1

I'm sure there's a numpy function for this, I just haven't found it yet. Say you have a list of integers of arbitrary size. How can you convert this to a list of ten floats, where each float is the average of that tenth of the original list?

Edit: the best I can come up with is to first convert the list to a numpy array, then split it into equal parts using .array_split(array, 10), then take the average of each one. But I imagine there must be an easier way to do this.

Jonathan
  • 10,571
  • 13
  • 67
  • 103

1 Answers1

2

What you've described is literally a one-liner:

np.mean(np.array_split(array, 10), axis=0)

array_split works on any "array-like", which includes lists, so that "convert the list to a numpy array" is automatic.

np.mean also works on any "array-like", which includes the list of arrays returned by array_split, treated as a 2D array, so that "… of each one" is also automatic.

So this really is all there is to it.


Note that while "array-like" is used all over the NumPy docs, as far as I'm aware, it's never rigorously defined anywhere. But what it basically means is: if you could call np.array(x) and get back the array you'd naively hope for, then x is array-like. This question has an answer that delves into the NumPy source to show exactly how array-like values are handled.

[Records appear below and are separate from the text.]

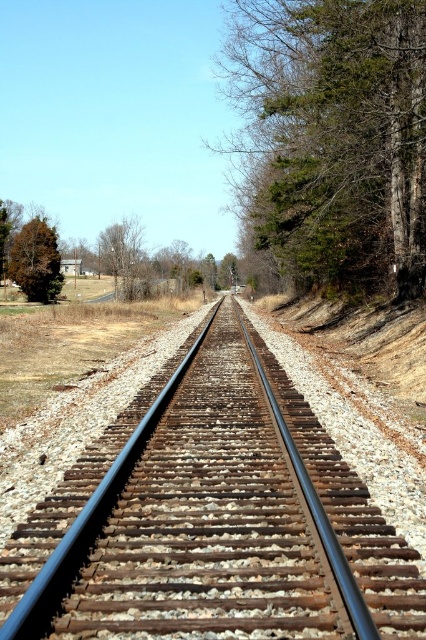
Question: Does rusty metal train track at center have a lesser width compared to green leafy tree at right?

Choices:
 (A) no
 (B) yes

Answer: (B)

Question: Which point is closer to the camera?

Choices:
 (A) green matte tree at left
 (B) green leafy tree at right
 (C) rusty metal train track at center

Answer: (C)

Question: Can you confirm if rusty metal train track at center is wider than green leafy tree at right?

Choices:
 (A) yes
 (B) no

Answer: (B)

Question: Which object is farther from the camera taking this photo?

Choices:
 (A) green matte tree at left
 (B) green leafy tree at right
 (C) rusty metal train track at center

Answer: (A)

Question: Based on their relative distances, which object is farther from the rusty metal train track at center?

Choices:
 (A) green leafy tree at right
 (B) green matte tree at left

Answer: (B)

Question: Observing the image, what is the correct spatial positioning of green leafy tree at right in reference to green matte tree at left?

Choices:
 (A) below
 (B) above

Answer: (B)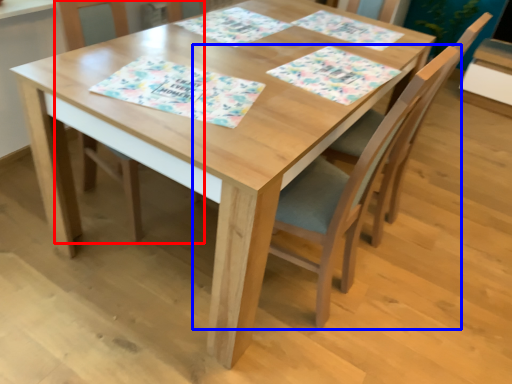
Question: Which point is further to the camera, chair (highlighted by a red box) or chair (highlighted by a blue box)?

Choices:
 (A) chair
 (B) chair

Answer: (A)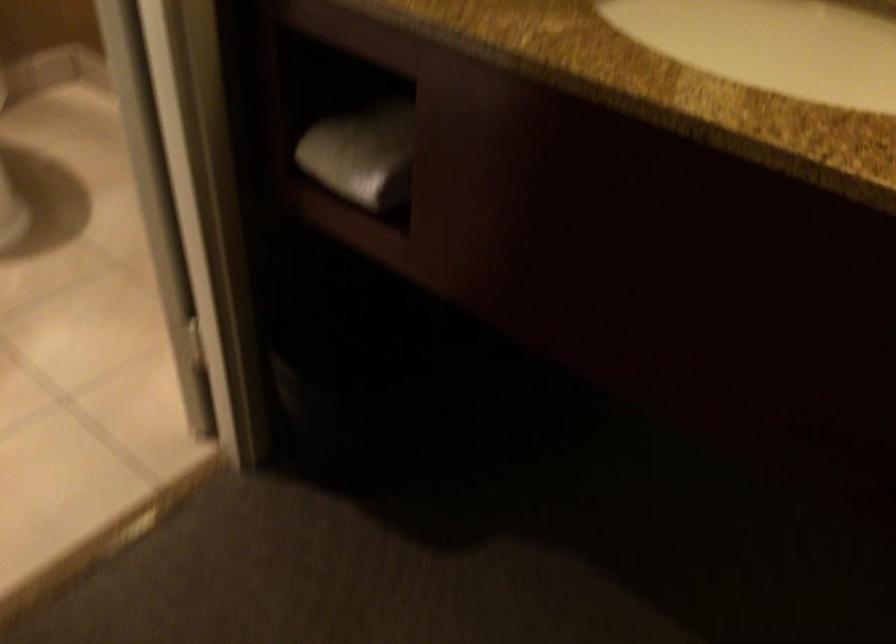
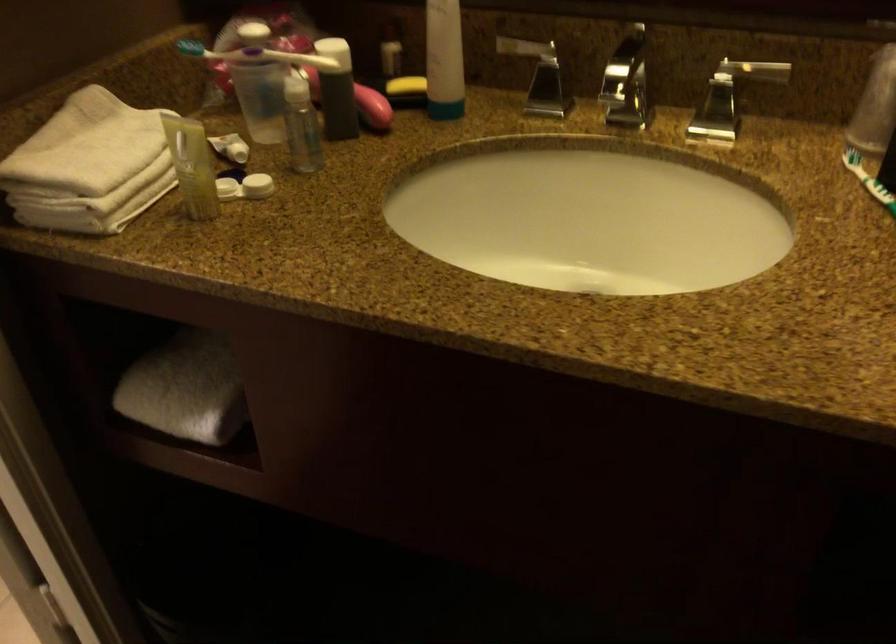
The images are taken continuously from a first-person perspective. In which direction are you moving?

The cameraman walked toward right, forward.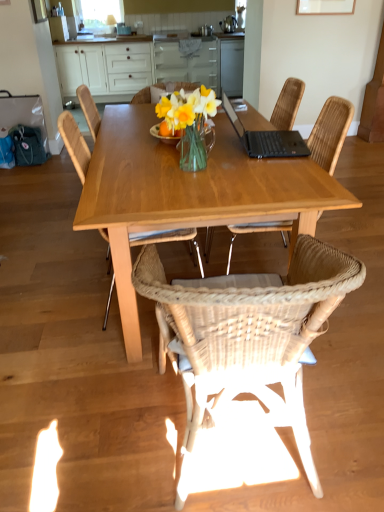
Question: Considering their positions, is woven wood chair at center, positioned as the first chair in left-to-right order, located in front of or behind woven rattan chair at center, the first chair in the right-to-left sequence?

Choices:
 (A) behind
 (B) front

Answer: (B)

Question: From a real-world perspective, is woven wood chair at center, positioned as the first chair in left-to-right order, positioned above or below woven rattan chair at center, the third chair viewed from the left?

Choices:
 (A) below
 (B) above

Answer: (A)

Question: Estimate the real-world distances between objects in this image. Which object is closer to the woven rattan chair at center, arranged as the 2th chair when viewed from the left?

Also notice that some NumPy functions don't actually say what types they expect. For example, mean explicitly says it takes an array_like for a, but array_split doesn't say what it takes (and if you tried to guess by following the link to split, you'd guess wrong). So, sometimes, the only way to find out of an array-like is acceptable is to test it. But this is a trivial test, so that's not a big deal.

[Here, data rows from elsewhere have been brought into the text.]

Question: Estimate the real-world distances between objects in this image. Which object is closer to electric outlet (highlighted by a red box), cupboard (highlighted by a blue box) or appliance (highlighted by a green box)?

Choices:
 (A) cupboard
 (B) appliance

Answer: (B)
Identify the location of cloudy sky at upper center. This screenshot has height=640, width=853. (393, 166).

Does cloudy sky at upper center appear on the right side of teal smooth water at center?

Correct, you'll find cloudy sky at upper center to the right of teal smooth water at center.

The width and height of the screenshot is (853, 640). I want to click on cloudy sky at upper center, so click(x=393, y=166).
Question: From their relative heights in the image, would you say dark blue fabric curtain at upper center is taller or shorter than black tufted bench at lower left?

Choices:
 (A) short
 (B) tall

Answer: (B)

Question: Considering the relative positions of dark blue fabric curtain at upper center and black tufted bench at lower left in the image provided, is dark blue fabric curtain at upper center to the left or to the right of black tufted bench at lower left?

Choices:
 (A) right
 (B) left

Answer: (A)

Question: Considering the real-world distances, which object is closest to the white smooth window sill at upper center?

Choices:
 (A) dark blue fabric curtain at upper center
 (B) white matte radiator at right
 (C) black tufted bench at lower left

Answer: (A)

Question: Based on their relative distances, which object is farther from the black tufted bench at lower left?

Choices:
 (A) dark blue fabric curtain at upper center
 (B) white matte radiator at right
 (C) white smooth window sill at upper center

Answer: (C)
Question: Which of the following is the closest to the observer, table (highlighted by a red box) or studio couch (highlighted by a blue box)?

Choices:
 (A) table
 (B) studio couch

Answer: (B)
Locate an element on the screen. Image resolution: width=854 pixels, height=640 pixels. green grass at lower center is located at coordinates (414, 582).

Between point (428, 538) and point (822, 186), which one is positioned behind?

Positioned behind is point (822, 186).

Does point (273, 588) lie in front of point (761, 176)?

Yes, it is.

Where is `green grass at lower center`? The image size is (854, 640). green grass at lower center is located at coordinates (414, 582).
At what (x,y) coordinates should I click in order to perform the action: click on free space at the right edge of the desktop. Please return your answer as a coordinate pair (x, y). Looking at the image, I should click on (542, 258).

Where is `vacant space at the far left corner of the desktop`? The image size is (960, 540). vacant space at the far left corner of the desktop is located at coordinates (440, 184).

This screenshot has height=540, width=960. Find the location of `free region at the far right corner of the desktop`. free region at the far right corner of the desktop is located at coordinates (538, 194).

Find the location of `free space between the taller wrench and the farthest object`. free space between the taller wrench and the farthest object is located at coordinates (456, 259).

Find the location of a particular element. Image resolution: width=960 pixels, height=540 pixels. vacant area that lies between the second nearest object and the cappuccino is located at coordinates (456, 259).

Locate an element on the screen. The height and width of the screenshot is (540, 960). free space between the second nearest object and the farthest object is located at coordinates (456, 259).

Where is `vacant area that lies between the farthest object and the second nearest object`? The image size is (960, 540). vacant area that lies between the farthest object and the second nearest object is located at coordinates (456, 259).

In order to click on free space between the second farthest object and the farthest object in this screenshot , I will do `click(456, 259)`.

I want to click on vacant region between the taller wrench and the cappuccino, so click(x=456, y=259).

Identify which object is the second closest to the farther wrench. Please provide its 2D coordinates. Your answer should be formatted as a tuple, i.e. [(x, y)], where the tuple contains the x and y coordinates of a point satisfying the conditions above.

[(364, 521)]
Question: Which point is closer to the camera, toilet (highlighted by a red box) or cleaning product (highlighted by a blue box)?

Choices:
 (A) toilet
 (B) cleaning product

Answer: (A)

Of course if you don't want to use NumPy, you don't have to; it's not that much harder to do directly on lists; you just need explicit loops:

chunksize = len(array) // 10
chunks = (array[i*chunksize:(i+1)*chunksize] for i in range(10))
means = [statistics.mean(chunk) for chunk in chunks]

And of course you can collapse that all into a horrible one-liner if you want to—or, better, wrap the first two lines up in a function that does the same thing as array_split, so you can then just do:

means = [statistics.mean(chunk) for chunk in my_array_split(array, 10)]

… which doesn't look all that different from the NumPy one-liner, it just makes the loop explicit.

abarnert
  • 354,177
  • 51
  • 601
  • 671